EXERCISE PROMPT:
From the records below, please repeat exactly the line that has "apart at the", the line that has "in Kansas City, at the Sprint Center, and", and every line between them, and nothing else.

RECORDS SHOWN:

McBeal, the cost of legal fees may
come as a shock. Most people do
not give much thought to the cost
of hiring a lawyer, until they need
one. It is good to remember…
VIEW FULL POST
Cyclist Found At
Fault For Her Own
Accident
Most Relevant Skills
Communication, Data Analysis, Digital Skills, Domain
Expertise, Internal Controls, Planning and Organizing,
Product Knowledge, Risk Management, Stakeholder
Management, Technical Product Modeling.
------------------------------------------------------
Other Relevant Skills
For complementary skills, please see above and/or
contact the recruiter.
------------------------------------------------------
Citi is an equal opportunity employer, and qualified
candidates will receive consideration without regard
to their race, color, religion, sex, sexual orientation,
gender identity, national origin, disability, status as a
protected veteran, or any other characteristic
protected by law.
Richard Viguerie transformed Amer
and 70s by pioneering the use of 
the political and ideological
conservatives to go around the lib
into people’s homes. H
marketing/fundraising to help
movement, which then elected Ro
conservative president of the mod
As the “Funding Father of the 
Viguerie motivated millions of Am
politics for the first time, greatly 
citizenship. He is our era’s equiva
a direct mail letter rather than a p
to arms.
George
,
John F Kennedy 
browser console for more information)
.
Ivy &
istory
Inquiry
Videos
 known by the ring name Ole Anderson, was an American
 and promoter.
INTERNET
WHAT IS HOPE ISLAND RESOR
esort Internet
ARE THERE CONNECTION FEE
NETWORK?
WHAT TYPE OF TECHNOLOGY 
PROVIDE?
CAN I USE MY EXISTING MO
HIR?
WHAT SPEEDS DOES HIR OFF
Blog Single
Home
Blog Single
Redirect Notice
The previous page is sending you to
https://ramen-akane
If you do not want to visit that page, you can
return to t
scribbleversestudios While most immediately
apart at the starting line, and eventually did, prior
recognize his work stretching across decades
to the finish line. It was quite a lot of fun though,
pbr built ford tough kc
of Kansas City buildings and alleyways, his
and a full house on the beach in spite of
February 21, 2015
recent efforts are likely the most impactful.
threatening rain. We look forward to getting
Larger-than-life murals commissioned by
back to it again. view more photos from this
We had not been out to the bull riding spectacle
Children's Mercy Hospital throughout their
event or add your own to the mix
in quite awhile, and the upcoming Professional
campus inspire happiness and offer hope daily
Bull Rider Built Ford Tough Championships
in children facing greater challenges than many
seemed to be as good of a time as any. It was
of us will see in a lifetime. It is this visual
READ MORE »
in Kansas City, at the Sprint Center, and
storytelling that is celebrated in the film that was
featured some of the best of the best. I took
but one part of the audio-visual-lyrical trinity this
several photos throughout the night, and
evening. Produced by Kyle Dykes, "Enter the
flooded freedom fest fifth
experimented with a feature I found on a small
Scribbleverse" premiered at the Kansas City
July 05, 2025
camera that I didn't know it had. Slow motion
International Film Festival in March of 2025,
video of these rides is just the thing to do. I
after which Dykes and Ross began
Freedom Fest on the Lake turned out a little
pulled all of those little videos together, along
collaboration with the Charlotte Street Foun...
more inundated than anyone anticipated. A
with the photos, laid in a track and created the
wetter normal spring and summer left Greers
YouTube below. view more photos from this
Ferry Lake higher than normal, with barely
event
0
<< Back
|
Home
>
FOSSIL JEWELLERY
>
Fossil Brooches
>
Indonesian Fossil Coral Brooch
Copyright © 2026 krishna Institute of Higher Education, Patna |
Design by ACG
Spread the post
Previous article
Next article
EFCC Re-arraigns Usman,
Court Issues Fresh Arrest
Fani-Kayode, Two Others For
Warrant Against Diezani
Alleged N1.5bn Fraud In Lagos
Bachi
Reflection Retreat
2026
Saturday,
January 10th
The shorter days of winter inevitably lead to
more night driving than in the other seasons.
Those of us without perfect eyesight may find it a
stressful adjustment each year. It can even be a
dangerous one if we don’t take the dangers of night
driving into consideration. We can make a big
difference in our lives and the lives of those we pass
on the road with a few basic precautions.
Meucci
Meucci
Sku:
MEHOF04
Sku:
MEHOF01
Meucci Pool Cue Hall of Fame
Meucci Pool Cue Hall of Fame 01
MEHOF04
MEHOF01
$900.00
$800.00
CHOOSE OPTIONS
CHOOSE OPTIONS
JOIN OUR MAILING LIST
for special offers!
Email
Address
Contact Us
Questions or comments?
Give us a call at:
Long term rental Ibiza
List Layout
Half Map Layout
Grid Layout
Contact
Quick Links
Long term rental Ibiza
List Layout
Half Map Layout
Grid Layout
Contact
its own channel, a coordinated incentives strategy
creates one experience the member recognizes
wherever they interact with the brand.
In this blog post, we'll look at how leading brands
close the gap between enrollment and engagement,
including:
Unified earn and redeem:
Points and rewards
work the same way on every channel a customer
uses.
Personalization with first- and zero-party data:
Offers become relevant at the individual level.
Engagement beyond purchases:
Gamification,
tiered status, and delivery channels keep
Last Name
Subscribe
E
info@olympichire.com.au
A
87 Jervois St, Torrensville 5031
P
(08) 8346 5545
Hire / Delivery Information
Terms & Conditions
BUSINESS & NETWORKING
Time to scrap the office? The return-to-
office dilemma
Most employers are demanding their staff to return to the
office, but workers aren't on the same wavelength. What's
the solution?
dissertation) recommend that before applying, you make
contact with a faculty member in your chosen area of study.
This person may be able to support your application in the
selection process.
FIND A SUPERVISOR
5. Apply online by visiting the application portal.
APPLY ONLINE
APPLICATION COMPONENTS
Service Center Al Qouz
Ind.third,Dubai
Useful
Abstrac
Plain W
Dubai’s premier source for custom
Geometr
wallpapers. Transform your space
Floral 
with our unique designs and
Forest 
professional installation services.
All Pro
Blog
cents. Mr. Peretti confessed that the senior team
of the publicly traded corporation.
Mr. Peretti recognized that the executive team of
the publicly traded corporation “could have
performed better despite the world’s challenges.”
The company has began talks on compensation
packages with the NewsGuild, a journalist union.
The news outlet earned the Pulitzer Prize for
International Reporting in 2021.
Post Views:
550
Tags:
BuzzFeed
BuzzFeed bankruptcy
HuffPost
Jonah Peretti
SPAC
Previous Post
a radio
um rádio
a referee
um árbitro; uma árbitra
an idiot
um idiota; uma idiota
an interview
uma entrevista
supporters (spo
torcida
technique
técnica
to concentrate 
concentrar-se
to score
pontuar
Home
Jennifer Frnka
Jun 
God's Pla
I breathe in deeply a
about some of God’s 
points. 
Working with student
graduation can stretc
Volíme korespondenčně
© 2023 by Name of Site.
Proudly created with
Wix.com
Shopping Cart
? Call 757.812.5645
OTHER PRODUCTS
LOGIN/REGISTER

WRITTEN SOLUTION:
apart at the starting line, and eventually did, prior
recognize his work stretching across decades
to the finish line. It was quite a lot of fun though,
pbr built ford tough kc
of Kansas City buildings and alleyways, his
and a full house on the beach in spite of
February 21, 2015
recent efforts are likely the most impactful.
threatening rain. We look forward to getting
Larger-than-life murals commissioned by
back to it again. view more photos from this
We had not been out to the bull riding spectacle
Children's Mercy Hospital throughout their
event or add your own to the mix
in quite awhile, and the upcoming Professional
campus inspire happiness and offer hope daily
Bull Rider Built Ford Tough Championships
in children facing greater challenges than many
seemed to be as good of a time as any. It was
of us will see in a lifetime. It is this visual
READ MORE »
in Kansas City, at the Sprint Center, and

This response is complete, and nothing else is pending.